One of the first Measure DD projects, completed in 2007, was the renovation and rededication of the 1913 pergola at the north end of the lake. Several sections of Measure DD work were completed in 2008, including the renovation of the 1909 Municipal Boat House into Lake Chalet restaurant, the reconstruction of El Embarcadero between Grand Avenue and Lakeshore Avenue, the narrowing of Lakeside Drive from just north of East 14th Street to 19th Street from four lanes to two (with a bicycle lane added), and new landscaping along the west side of the lake from 14th to 19th street and the east side from East 18th Street to El Embarcadero.

The largest part of the Measure DD work was the 12th Street Reconstruction Project on the south side of the lake. Replacement of the Frickstad Viaduct, or "12th Street Dam" (built 1950), and renovation of the roadways and tunnels between the Kaiser Convention Center and the southern end of Lake Merritt began in May 2010 and were completed in June 2013. The groundbreaking ceremony for the 12th Street Project took place on May 6, 2010 near the Frickstad Viaduct.

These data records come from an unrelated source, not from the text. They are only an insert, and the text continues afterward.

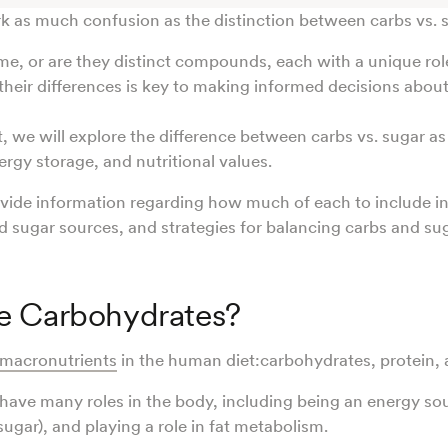
k as much confusion as the distinction between carbs vs. 
me, or are they distinct compounds, each with a unique role
heir differences is key to making informed decisions abou
t, we will explore the difference between carbs vs. sugar as 
ergy storage, and nutritional values.
ovide information regarding how much of each to include in
d sugar sources, and strategies for balancing carbs and suga
e Carbohydrates?
macronutrients
in the human diet:carbohydrates, protein, 
ave many roles in the body, including being an energy sou
ugar), and playing a role in fat metabolism.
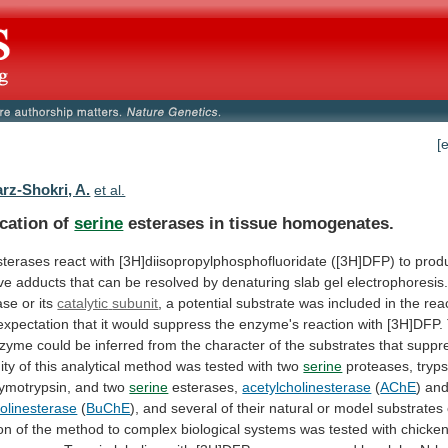
[
rz-Shokri, A.
et al.
ication of
serine
esterases in tissue homogenates.
sterases
react
with
[3H]diisopropylphosphofluoridate
([3H]DFP)
to
prod
ve
adducts
that
can
be
resolved
by
denaturing
slab
gel
electrophoresis
ase
or
its
catalytic
subunit
,
a
potential
substrate
was
included
in
the
rea
expectation
that
it
would
suppress
the
enzyme's
reaction
with
[3H]DFP.
nzyme
could
be
inferred
from
the
character
of
the
substrates
that
suppr
ity
of
this
analytical
method
was
tested
with
two
serine
proteases, tryps
ymotrypsin, and two
serine
esterases,
acetylcholinesterase
(
AChE
) an
holinesterase
(
BuChE
),
and
several
of
their
natural
or
model
substrates
on
of
the
method
to
complex
biological
systems
was
tested
with
chicke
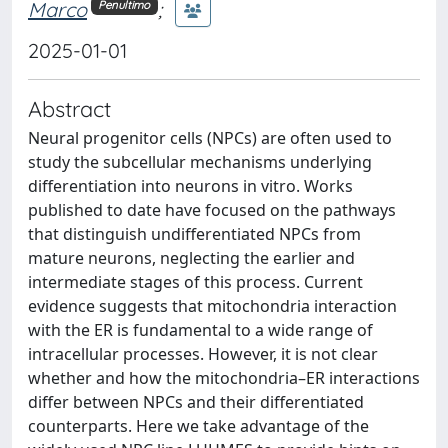
Marco
;
Penultimo
2025-01-01
Abstract
Neural progenitor cells (NPCs) are often used to
study the subcellular mechanisms underlying
differentiation into neurons in vitro. Works
published to date have focused on the pathways
that distinguish undifferentiated NPCs from
mature neurons, neglecting the earlier and
intermediate stages of this process. Current
evidence suggests that mitochondria interaction
with the ER is fundamental to a wide range of
intracellular processes. However, it is not clear
whether and how the mitochondria–ER interactions
differ between NPCs and their differentiated
counterparts. Here we take advantage of the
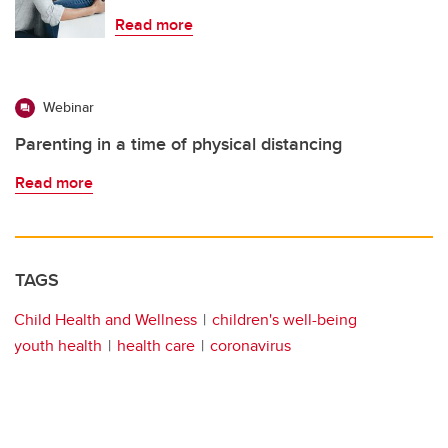
Read more
Webinar
Parenting in a time of physical distancing
Read more
TAGS
Child Health and Wellness
children's well-being
youth health
health care
coronavirus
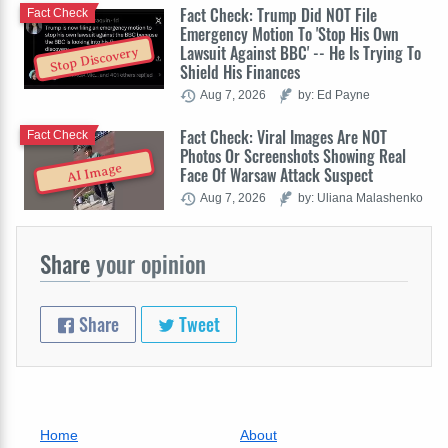
Fact Check: Trump Did NOT File
Fact Check
Emergency Motion To 'Stop His Own
Lawsuit Against BBC' -- He Is Trying To
Stop Discovery
Shield His Finances
Aug 7, 2026
by: Ed Payne
Fact Check: Viral Images Are NOT
Fact Check
Photos Or Screenshots Showing Real
AI Image
Face Of Warsaw Attack Suspect
Aug 7, 2026
by: Uliana Malashenko
Share
your opinion
Share
Tweet
Home
About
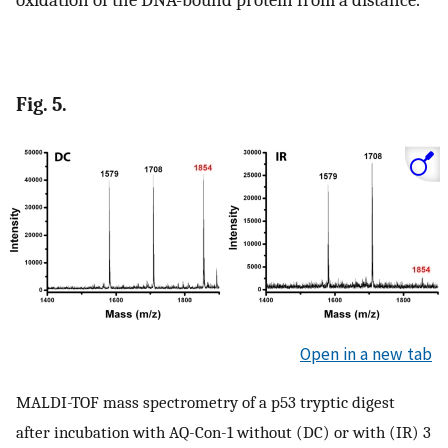
oxidation of the DNA-bound protein from a distance.
Fig. 5.
Open in a new tab
MALDI-TOF mass spectrometry of a p53 tryptic digest
after incubation with AQ-Con-1 without (DC) or with (IR) 3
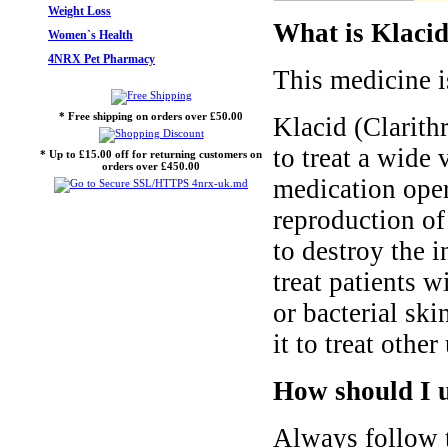
Weight Loss
What is Klacid
Women`s Health
4NRX Pet Pharmacy
This medicine i
* Free shipping on orders over £50.00
Klacid (Clarith
to treat a wide 
* Up to £15.00 off for returning customers on
orders over £450.00
medication oper
reproduction of
to destroy the i
treat patients w
or bacterial ski
it to treat othe
How should I u
Always follow t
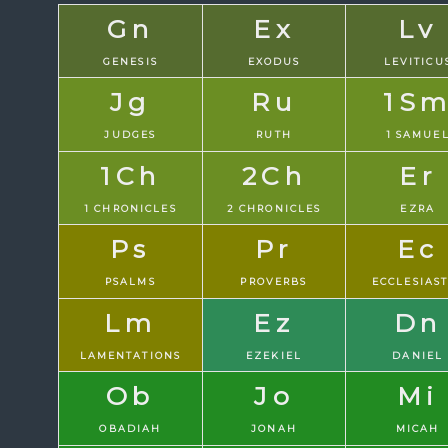
Gn
Ex
Lv
GENESIS
EXODUS
LEVITICU
Jg
Ru
1S
JUDGES
RUTH
1 SAMUE
1Ch
2Ch
Er
1 CHRONICLES
2 CHRONICLES
EZRA
Ps
Pr
Ec
PSALMS
PROVERBS
ECCLESIAS
Lm
Ez
Dn
LAMENTATIONS
EZEKIEL
DANIEL
Ob
Jo
Mi
OBADIAH
JONAH
MICAH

Another major milestone in the restoration of Lake Merritt was achieved in February 2013, when Mayor Jean Quan and other officials inaugurated a 750 ft-long channel, including a paved trail, a pedestrian bridge, and restored tidal marsh, a major step towards reconnecting Lake Merritt with San Francisco Bay. This stage was expected to double the water volume circulating in and out of the lake. The mayor announced plans for "a big citywide party" upon completion. In December 2016, a culvert under 10th Street was removed to increase tidal movement.